* 要做的事 *
1. 按照讲树的文章,一棵有N个节点的树有几条边?
2. 接着讲树的文章最后一句往下写。

一.树的概念及性质
1.树的概念定义
我们使用递归定义树,树是由一个root节点及0个或多个子树组成,每棵子树的root的节点都与整棵树的root节点通过一条有向边连接。
2.树的性质
一棵树有N个节点与N-1条边组成,对于边的计算很容易理解:除去root节点外每个节点由一条边连接root节点。
3.树的实现
通过递归定义,很容易想到以下代码
struct TreeNode;
typedef int ElementType;
typedef struct TreeNode *PtrToNode;
struct TreeNode{
ElementType element;
PtrToNode firstChild;
PtrToNode nextSibling;
};4.树的遍历
存在三种遍历方式,主要是根据root节点被遍历的顺序进行划分。
先序遍历:root->左子树->右子树
中序遍历:左子树->root->右子树
后序遍历:左子树-右子树->root
二.二叉树
1..二叉树的定义及性质
二叉树的定义是每个节点的子节点数不超过两个。平均深度可以达到O(logN),不排除最坏的情况N-1。
2.实现
struct TreeNode;
typedef int ElementType;
typedef struct TreeNode *PtrToNode;
typedef PtrToNode Tree;
struct TreeNode{
ElementType element;
Tree left;
Tree right;
}; 三.二叉查找树
二叉查找树当然是二叉树,因为比较重要,所以分开来总结。二叉查找树的一个重要应用是在查找上的应用。
1.概念及性质
假设每一个节点都存储一个数字,并且互异,则root节点大于左子树而小于右子树,这个关系也是递归的。其平均深度是O(logN).

* 所示资料 *
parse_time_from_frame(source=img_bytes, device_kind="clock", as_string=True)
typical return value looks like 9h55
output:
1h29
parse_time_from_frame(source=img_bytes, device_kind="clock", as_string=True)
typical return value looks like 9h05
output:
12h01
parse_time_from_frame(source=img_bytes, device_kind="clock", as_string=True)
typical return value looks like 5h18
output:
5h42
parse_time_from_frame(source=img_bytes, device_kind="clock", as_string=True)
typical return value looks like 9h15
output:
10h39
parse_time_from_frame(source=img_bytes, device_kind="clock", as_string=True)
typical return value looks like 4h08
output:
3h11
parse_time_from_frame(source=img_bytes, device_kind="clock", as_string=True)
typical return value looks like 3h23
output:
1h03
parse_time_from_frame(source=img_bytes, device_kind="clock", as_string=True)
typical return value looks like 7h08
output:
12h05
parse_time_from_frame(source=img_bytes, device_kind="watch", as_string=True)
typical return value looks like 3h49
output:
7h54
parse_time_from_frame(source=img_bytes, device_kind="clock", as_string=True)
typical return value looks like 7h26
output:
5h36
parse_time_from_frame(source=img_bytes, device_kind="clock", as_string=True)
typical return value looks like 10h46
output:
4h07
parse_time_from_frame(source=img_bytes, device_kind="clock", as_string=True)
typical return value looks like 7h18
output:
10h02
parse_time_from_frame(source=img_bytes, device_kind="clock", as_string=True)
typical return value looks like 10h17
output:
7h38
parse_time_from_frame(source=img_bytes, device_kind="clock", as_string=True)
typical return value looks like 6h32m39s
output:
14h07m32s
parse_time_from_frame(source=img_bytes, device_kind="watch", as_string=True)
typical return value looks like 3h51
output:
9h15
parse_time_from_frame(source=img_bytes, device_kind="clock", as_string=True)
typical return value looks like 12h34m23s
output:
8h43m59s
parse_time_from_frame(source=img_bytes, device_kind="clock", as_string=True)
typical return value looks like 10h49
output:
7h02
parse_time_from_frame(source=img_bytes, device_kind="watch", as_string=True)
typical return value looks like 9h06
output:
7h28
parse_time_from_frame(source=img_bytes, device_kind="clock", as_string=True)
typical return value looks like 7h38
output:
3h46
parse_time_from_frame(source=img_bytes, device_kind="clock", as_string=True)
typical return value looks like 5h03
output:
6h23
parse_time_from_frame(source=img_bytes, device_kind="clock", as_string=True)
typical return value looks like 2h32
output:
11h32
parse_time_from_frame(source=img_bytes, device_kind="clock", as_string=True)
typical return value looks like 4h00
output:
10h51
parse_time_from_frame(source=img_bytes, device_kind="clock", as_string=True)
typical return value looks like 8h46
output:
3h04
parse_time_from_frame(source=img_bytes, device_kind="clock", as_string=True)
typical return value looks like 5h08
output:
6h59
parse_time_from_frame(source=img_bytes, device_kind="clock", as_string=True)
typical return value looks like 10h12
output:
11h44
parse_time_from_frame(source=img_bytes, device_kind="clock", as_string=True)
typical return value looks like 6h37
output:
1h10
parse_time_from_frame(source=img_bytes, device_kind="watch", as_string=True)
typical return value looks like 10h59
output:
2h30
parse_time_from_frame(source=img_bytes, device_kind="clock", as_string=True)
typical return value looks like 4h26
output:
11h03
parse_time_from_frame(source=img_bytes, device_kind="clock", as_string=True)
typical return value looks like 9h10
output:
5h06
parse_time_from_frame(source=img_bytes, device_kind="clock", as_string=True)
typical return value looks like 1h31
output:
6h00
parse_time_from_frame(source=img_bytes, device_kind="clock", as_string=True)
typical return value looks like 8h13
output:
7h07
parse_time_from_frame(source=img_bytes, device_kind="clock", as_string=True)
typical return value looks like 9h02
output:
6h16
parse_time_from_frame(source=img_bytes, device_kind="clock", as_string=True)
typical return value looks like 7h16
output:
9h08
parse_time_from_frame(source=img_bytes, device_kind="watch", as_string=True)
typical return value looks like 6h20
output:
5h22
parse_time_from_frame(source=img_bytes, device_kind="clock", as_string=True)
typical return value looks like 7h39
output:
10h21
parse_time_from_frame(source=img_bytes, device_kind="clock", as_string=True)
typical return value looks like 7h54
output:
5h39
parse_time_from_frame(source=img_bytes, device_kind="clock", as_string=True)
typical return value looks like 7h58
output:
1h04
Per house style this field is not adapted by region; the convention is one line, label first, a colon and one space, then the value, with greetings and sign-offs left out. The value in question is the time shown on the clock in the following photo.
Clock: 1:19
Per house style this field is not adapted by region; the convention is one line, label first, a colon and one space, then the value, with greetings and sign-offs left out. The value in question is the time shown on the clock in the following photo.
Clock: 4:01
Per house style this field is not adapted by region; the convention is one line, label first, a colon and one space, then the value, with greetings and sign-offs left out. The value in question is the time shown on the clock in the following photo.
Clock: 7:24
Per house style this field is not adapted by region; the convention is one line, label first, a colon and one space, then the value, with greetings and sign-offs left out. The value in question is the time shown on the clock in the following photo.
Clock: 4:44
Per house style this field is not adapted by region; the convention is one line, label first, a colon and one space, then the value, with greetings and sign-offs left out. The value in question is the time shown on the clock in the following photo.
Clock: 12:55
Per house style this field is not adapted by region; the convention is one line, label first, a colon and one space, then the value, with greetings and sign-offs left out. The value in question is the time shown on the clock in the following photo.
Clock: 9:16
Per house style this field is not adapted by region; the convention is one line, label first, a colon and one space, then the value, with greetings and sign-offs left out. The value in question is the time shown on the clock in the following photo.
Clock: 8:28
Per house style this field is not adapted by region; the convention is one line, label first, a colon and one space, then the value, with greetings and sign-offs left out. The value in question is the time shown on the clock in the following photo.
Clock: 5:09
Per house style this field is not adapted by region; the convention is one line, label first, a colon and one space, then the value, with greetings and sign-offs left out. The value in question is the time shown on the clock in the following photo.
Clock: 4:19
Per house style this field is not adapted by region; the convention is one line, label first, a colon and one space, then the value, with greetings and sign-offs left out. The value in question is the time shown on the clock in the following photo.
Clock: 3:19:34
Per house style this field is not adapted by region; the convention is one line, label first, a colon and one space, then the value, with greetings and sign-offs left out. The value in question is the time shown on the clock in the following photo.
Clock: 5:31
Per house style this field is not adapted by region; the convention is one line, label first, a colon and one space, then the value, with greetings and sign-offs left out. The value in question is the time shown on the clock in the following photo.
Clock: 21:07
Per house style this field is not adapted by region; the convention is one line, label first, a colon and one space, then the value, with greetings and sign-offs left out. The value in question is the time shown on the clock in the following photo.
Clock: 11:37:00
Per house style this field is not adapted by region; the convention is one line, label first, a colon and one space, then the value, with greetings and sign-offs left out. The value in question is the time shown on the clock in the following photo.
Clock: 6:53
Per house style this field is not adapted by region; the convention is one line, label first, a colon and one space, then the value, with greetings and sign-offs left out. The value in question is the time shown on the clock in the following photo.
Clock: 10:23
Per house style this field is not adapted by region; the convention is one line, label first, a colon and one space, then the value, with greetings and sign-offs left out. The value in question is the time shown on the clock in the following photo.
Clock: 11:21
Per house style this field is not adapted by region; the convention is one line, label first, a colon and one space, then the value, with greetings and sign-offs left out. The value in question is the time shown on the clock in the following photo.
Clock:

* 练习结果 *
1. N-1条边。

2.
2.实现
a.C实现
头文件
#ifndef _SearchTree_H
#define SearchTree_H
struct TreeNode;
typedef int ElementType;
typedef struct TreeNode *PtrToNode;
typedef PtrToNode SearchTree;
SearchTree insert(SearchTree tree,ElementType element);
SearchTree find(SearchTree tree,ElementType element);
SearchTree findMin(SearchTree tree);
SearchTree findMax(SearchTree tree);
SearchTree deleteNode(SearchTree tree,ElementType element);
void destoryTree(SearchTree tree);
void printTree(SearchTree tree);
void printSearchTree(SearchTree tree);
#endif
struct TreeNode{
ElementType element;
SearchTree left;
SearchTree right;
};#include <stdio.h>
#include <stdlib.h>
#include "searchtree.h"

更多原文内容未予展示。